The Minneapolis City Council voted unanimously Wednesday to move what some call the “Wall of Forgotten Natives” to a 1.5-acre property owned by the Red Lake Nation. It came five days after Mayor Jacob Frey and representatives of 10 tribes said the industrial site was the best alternative, after the council had rejected two other locations.

For months, dozens of people have been living in a growing tent camp along Hiawatha and Franklin avenues in south Minneapolis. Many are American Indians and have brought problems of homelessness and drug abuse to the forefront of the city’s attention.

“These are our people down here,” Sam Strong, secretary of Red Lake Nation who offered the location to the mayor on Friday, said after the council vote. “The reality is, as tribal leaders, we need to step up, and it’s powerful when we do.”

The site at 2105-2109 Cedar Av.
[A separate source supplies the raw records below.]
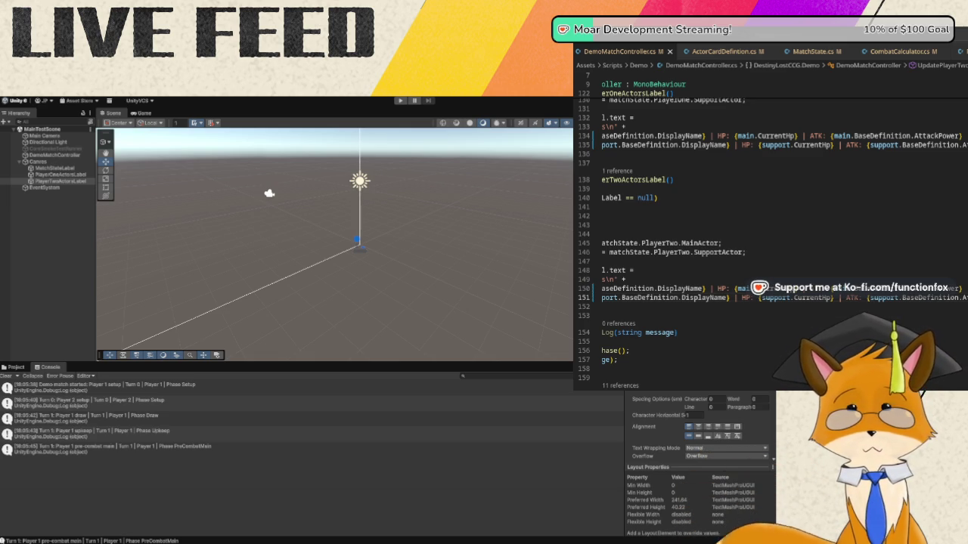
# - Play the demo through Turn 3's combat, leaving Player 2's main at 23 HP, then stop
pyautogui.click(401, 101)
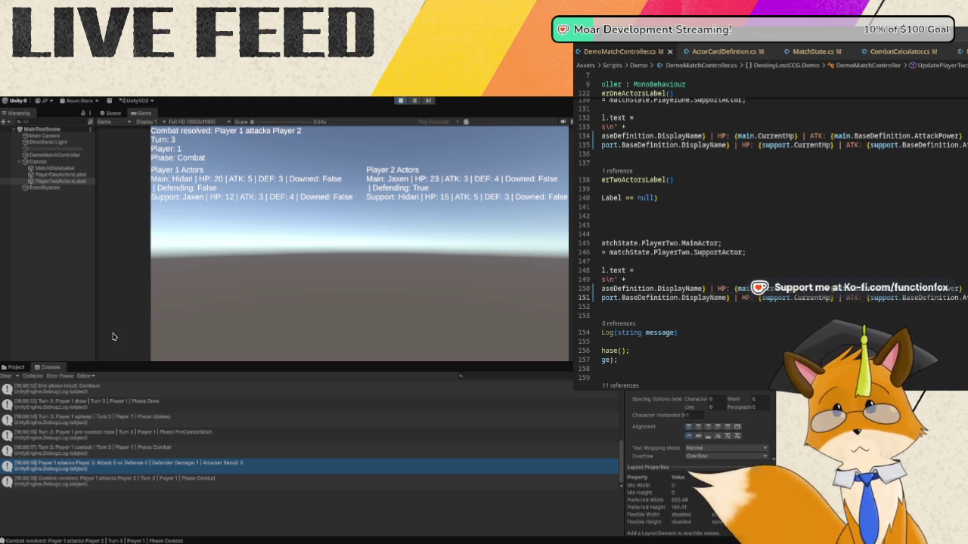
pyautogui.press('ctrl+p')
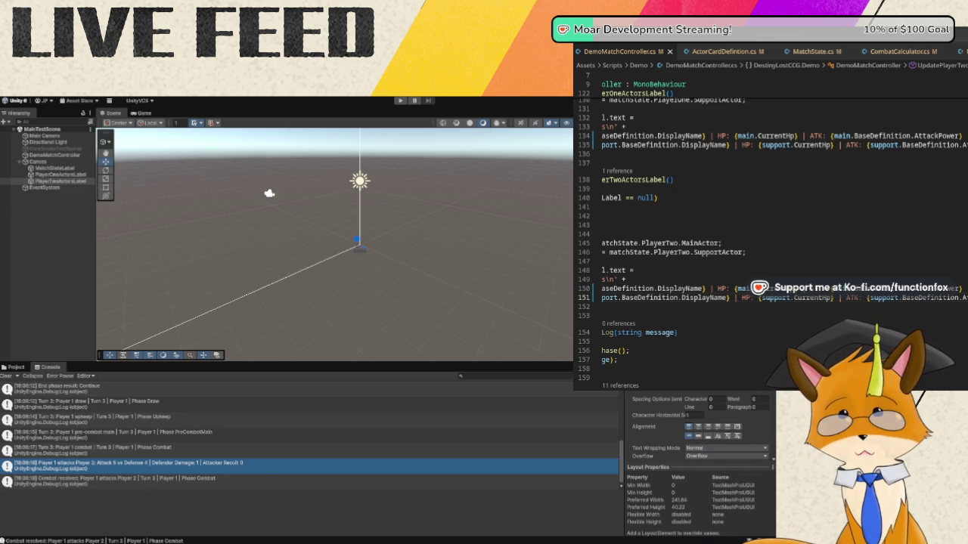
pyautogui.scroll(20, 772, 199)
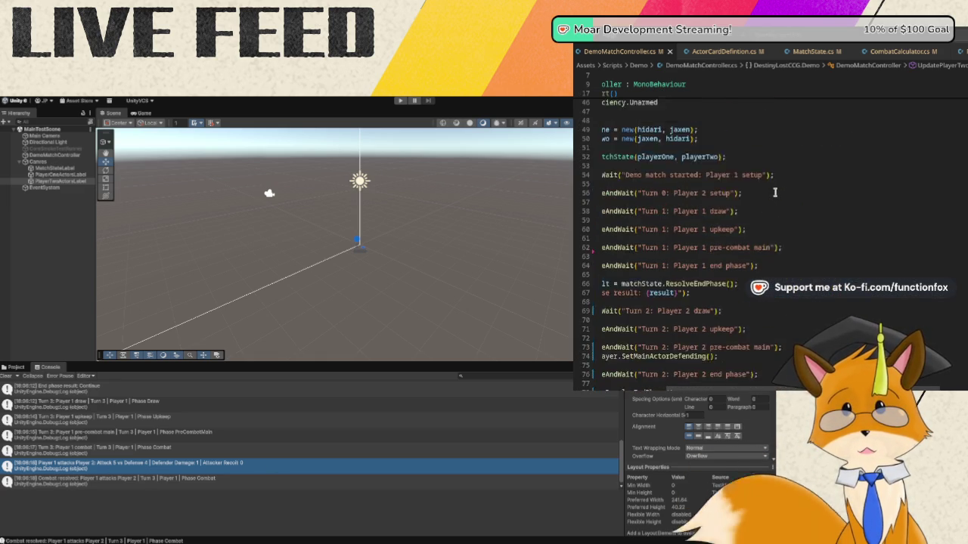
# - Change Hidari's attackPower from 5 to 50 on line 25 and rerun the demo
pyautogui.hscroll(-5, 773, 195)
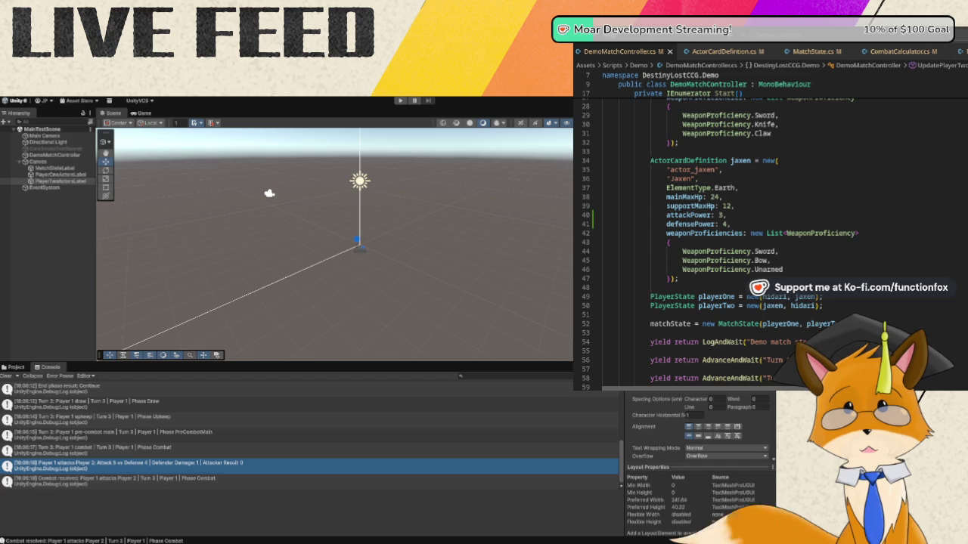
pyautogui.scroll(5, 855, 257)
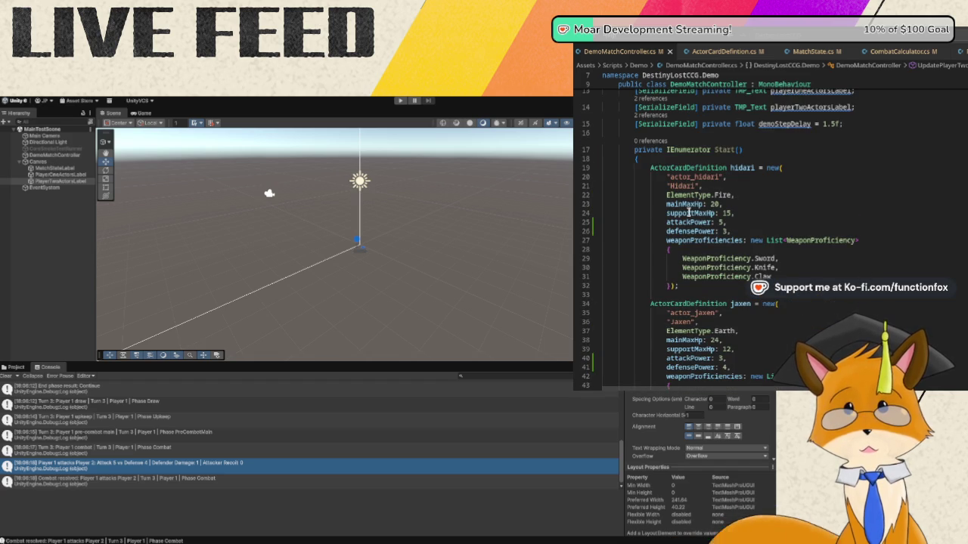
pyautogui.click(723, 223)
pyautogui.write('0')
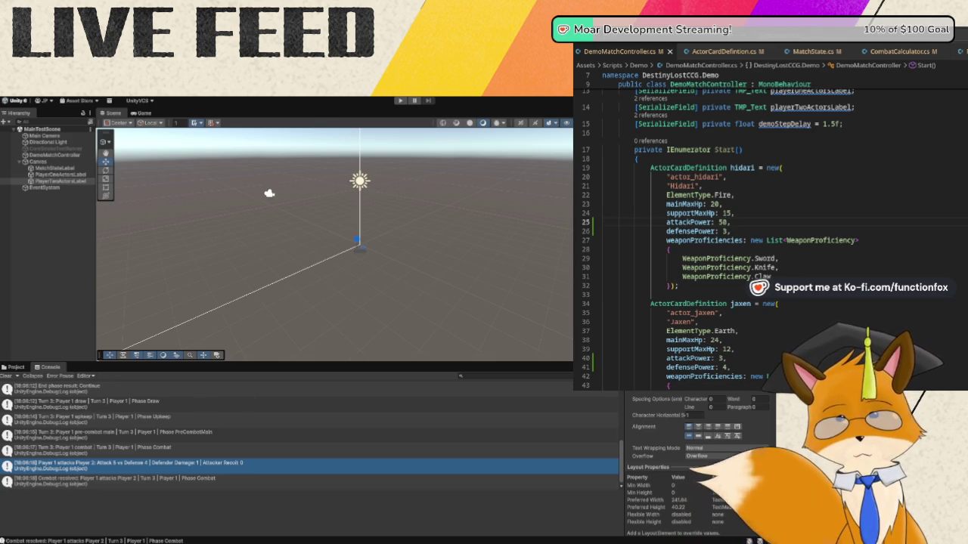
pyautogui.click(401, 103)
S. won’t be ready until early December because three buildings on the property need to be demolished and any residual pollution must be cleaned up, according to David Frank, the city’s Community Planning and Economic Development director.

“We will go as quick as we can to have the interim navigation center operational and ready,” Frank said. “We have our permitting people standing by. We have our housing team, our facilities team and our projects management all lined up to do this work.”

The cost of preparing the site and setting up trailers, fencing and lighting will be between $2 million and $2.5 million, Frank said. That doesn’t include providing social services to the homeless people.

Strong said the Red Lake Nation is planning to develop a six-story affordable housing complex at the site in summer of 2019, which would include 20 apartments for formerly homeless people.

At Wednesday’s council meeting, Terrence Tibbetts, chairman of White Earth Nation, called on city and county officials to act quickly in moving the encampment residents into better housing.

“It’s going to get cold. It’s going to get relentless out there within two months,” he said. “It’s going to be 20, 30 below. We are thinking about public safety.”

In an interview Wednesday, Frey said: “Today’s council vote is a positive step and reaffirms that the site over at Cedar Avenue South is culturally appropriate and equipped to provide the necessary services, of both safety and health, for the people presently living at the encampment.”

Frey had hoped to have the temporary shelters ready by early October, but city officials say it will take weeks to get the Cedar Avenue site ready.

“We have to step up to accommodate in the interim, but this is still a good option,” the mayor said.

Frey said he has had continuing conversations with Hennepin County and state officials, tribal leaders and some private organizations about how to pay for the “navigation center.” “No entity should be going it alone,” he said.

Earlier Wednesday, Jennifer DeCubellis, Hennepin County’s deputy administrator for health and human services, told a council committee that 60 individuals at the encampment were “assessed and approved for housing support.” She said she doesn’t know the exact number of homeless residents the county has actually moved out of the camp.

“As soon as we move somebody, somebody else is filling that tent, and that’s some of the struggles of keeping track of the numbers,” DeCubellis said.

Council Member Abdi Warsame, whose ward encompasses both the homeless camp’s current location and the relocation site, called the tribal leaders’ willingness to provide space for the homeless people a “community solution to a community problem.”

“This is a very difficult issue. But we have been working hard on it, and I’m very pleased,” he said.